“Betrayed” by David Essex was published in 1948 by Curtis Warren Ltd. and sports a mediocre illustration by H. W. Perl.
David Essex wrote one novel a year later: Retribution (Curtis Warren Ltd.). Additionally, he crops up twice in 1948 with snippets in Stag Magazine (edited by Bevis Winter).
We are introduced to detective Al Rankin. He’s a scruffy fellow that has little room for nonsense. He gives orders and expects them to be followed. He is currently employed by a large business magnate, paid to keep his employer out of trouble. The trouble? A competitor who he fears will stop at nothing to derail his future business designs.
So, when Rankin is rudely barged in upon by his employer, one Mr. King, he’s hardly in the mood to be nice. King isn’t in any position to be polite either; there’s a dead beauty at his flat, and he claims to be innocent.

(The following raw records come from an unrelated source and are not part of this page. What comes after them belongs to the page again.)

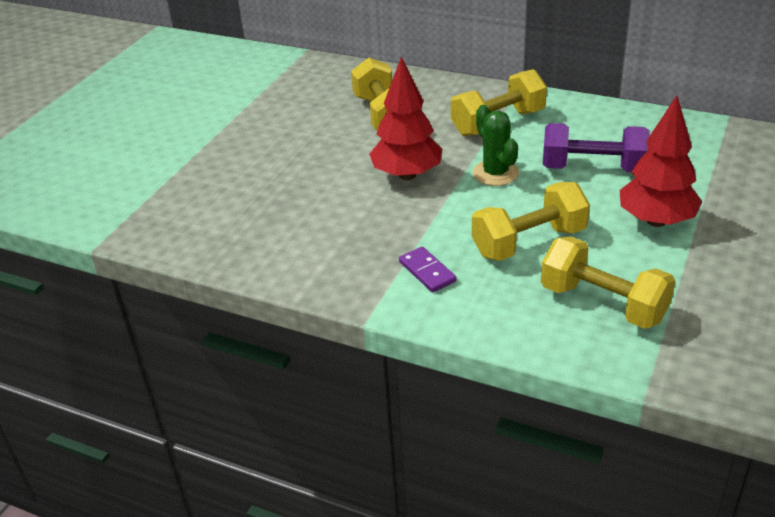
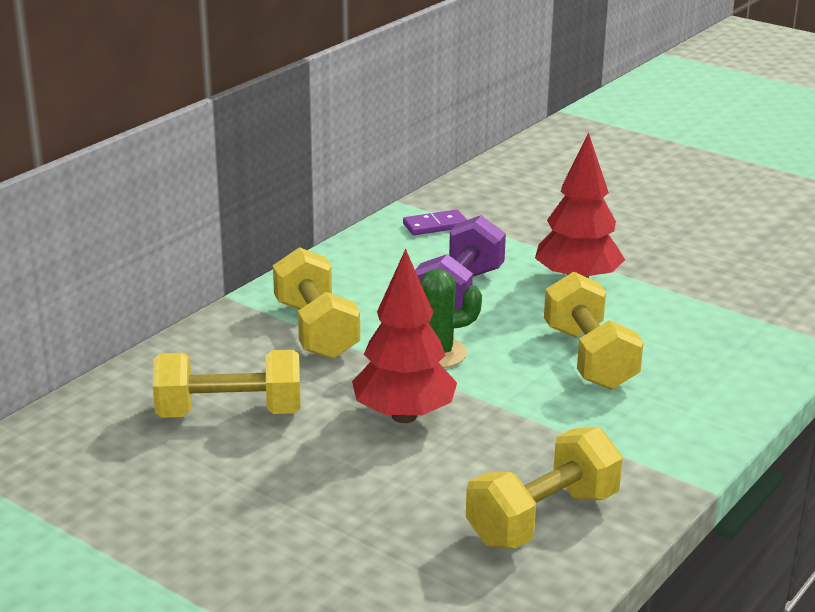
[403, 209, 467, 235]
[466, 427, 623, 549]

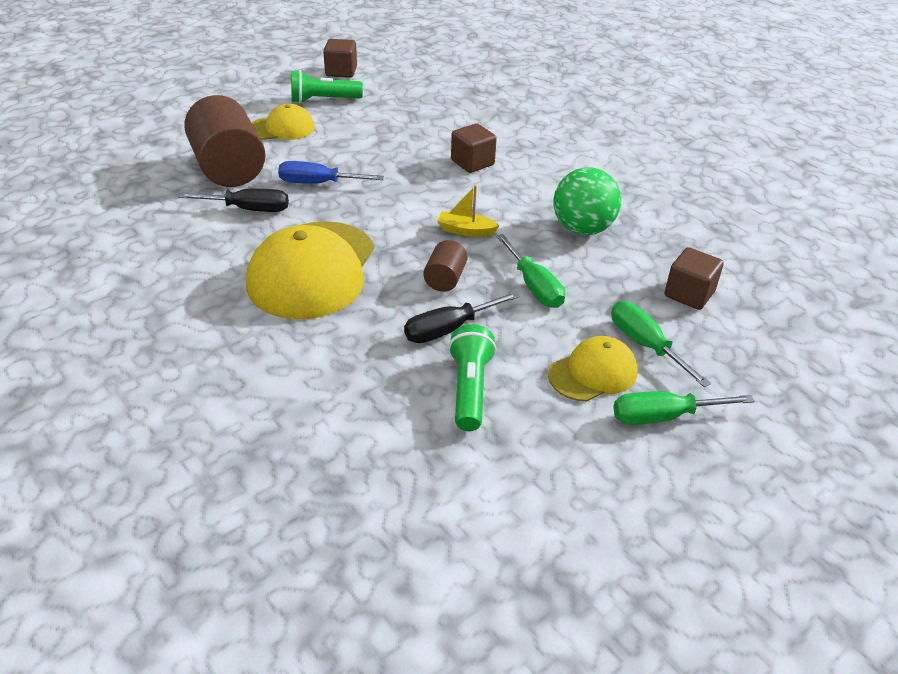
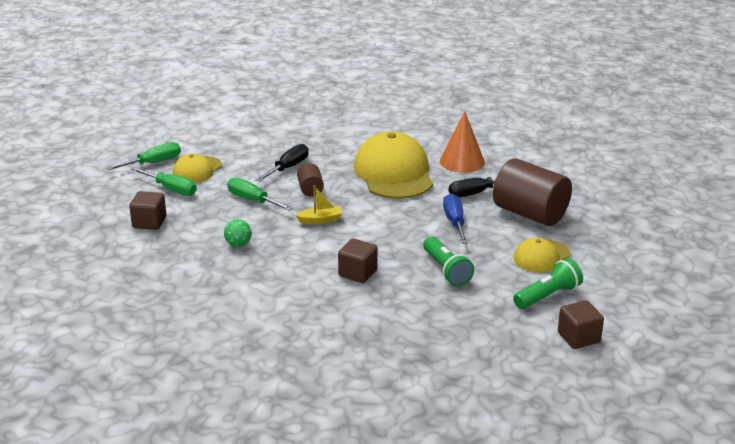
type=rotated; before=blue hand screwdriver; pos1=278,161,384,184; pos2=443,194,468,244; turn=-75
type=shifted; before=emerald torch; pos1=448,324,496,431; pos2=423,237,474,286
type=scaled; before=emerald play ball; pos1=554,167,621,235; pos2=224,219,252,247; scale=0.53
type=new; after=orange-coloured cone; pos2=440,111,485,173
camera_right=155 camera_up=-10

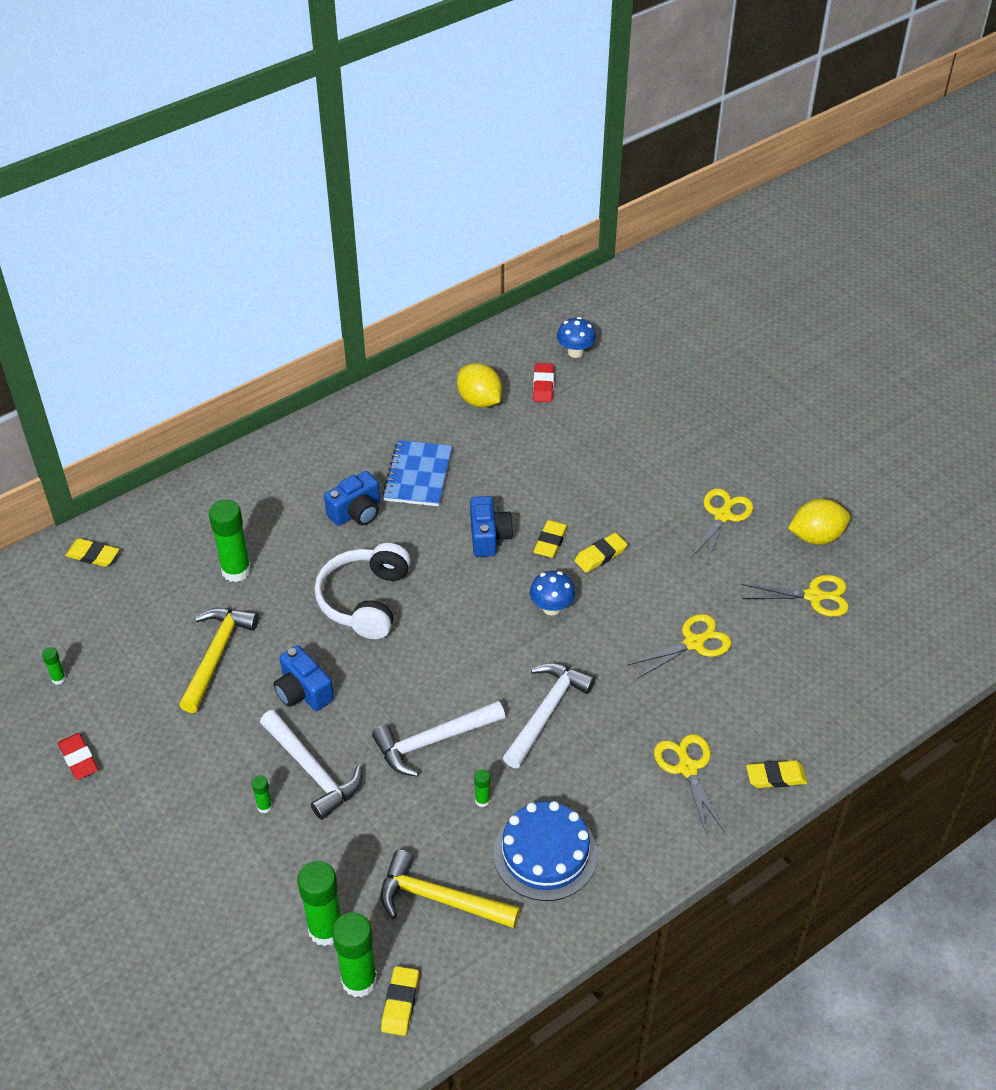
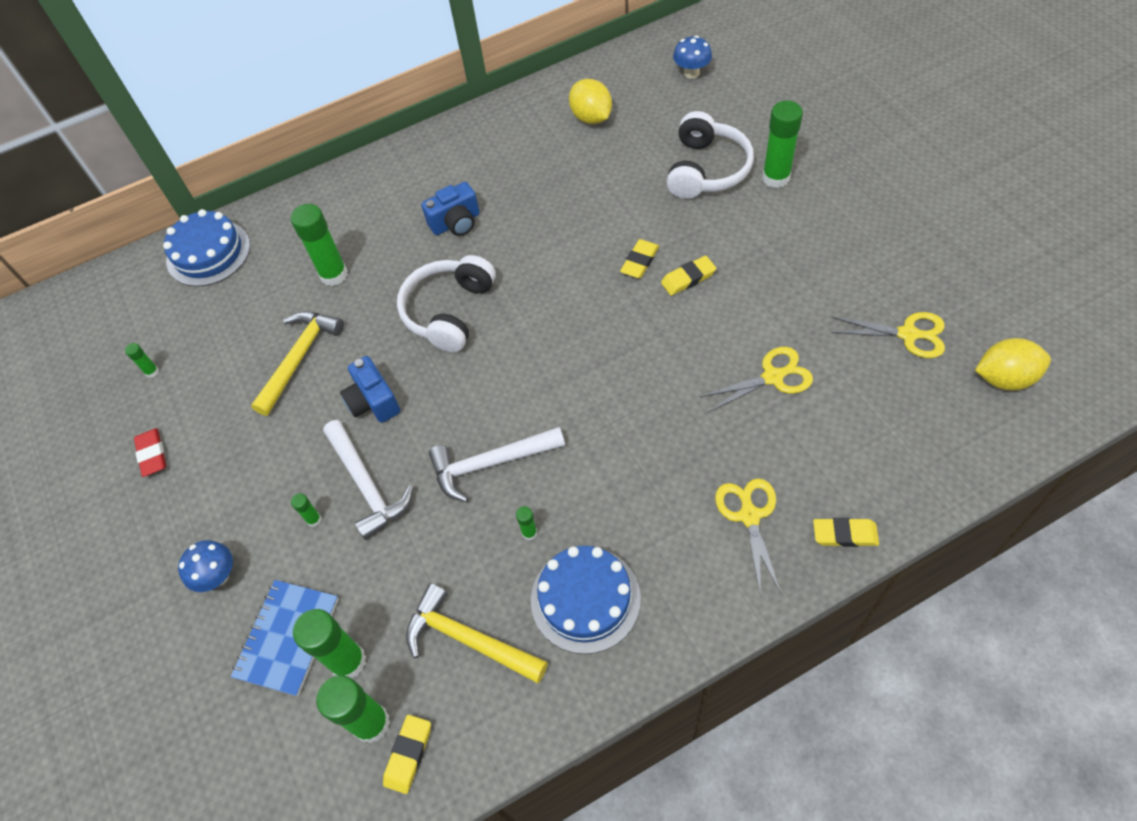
type=swapped; before=yellow pencil eraser; after=blue layer cake; pos1=65,538,119,567; pos2=163,209,250,287
type=shifted; before=blue notepad; pos1=382,440,452,506; pos2=231,580,338,696
type=gone; before=blue compact camera; pos1=470,496,513,557
type=gone; before=pure white claw hammer; pos1=503,663,595,768
type=shifted; before=blue mushroom; pos1=530,571,575,615; pos2=178,540,233,592
type=gone; before=crimson pencil eraser; pos1=533,363,554,402
type=gone; before=yellow pair of scissors; pos1=690,488,753,564
type=shifted; before=yellow toy lemon; pos1=788,499,850,545; pos2=975,338,1051,390
type=new; after=pure white headphones; pos2=667,111,754,199
type=new; after=emerald glue stick; pos2=762,101,803,188
camera_right=15 camera_up=10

Taking King’s wheels out to the flat, they enter and are nonplussed to find…nothing! No body! Just a blood stain where a body should be. And the police are also now on the scene, expecting a body. They give King and Rankin a hard time, but without a body, they can’t detain either one. The pair depart and Rankin suggests a quieter location, perhaps another home that King might own. King acknowledges he has another. They discover the corpse in the back of the car.

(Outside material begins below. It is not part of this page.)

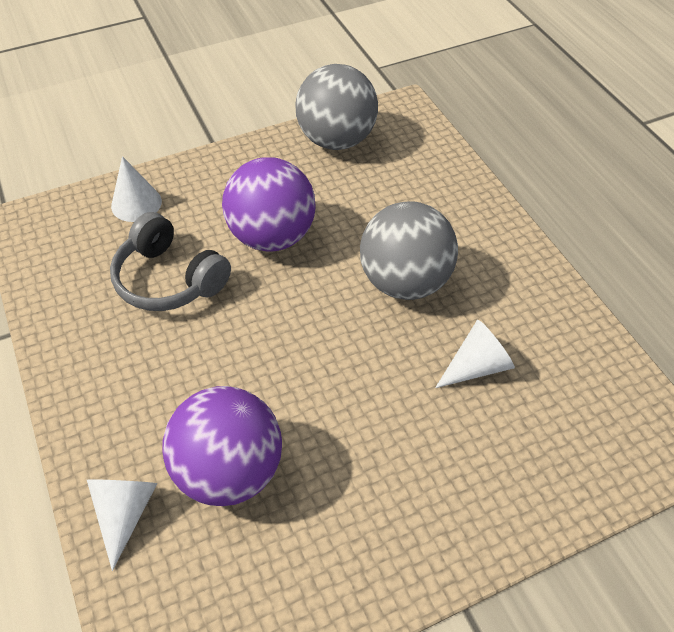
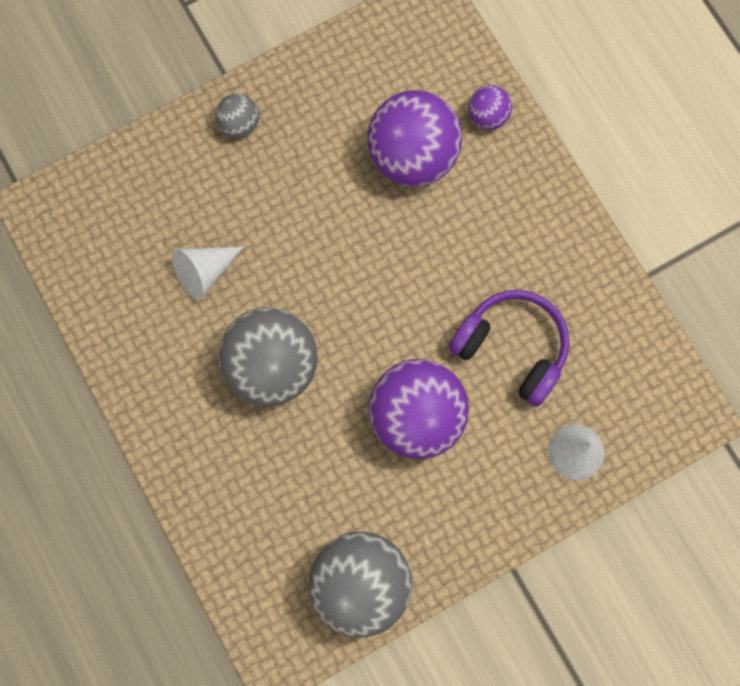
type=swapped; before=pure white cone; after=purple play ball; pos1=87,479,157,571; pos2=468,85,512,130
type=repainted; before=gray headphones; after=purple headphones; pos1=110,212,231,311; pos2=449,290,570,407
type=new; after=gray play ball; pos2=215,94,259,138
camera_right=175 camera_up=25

Rankin now has his first look at the dame. She’s gorgeous. Or was. Thinking quickly on his feet, Rankin devises a plan to rid themselves of the body while also delivering the body into the hands of the police.
Hiring a crony, they trick the chief investigating officer to pursue the crony out into the middle of nowhere. Then he runs on foot into the woods. While the officers chase him, Rankin drives down to the abandoned police cruiser, dumps the stiffened corpse into their backseat, takes off down the road, picks up his crony, and they speed off.
Unloading his helper, he informs King that the body is unloaded. That stiff off their minds, Rankin settles down to trying to unravel the case. He discovers the identity of the corpse. He soon learns that King secretly has a dame holed up in a suite (King is married). He pays her a visit. Doesn’t like her one bit. Gives her the low-down. Turns out the recently-deceased is this floozie’s younger sister. He departs and waits around the block.
He waits a long time but is finally rewarded. The sister takes a cab, and he follows them. Rankin watches as she enters a building and notes the other two vehicles that are present. Not only is King’s rival present, but so is King’s own operations manager! Sneaking in through the cliché “open-window,” he listens in and learns most of the case.
Leaving the way he entered, he waits again in his car. The woman’s cab is long gone. The girl exits and walks away. He waits until she approaches, nabs and convinces her to get in. Rankin bounces all the evidence off her and she comes undone.
Rankin takes care of the creeps, the girl gets a free pass, and King ceases to play naughty with his innocent wife. Rankin concludes by taking his pay and decides to see a gal out of town.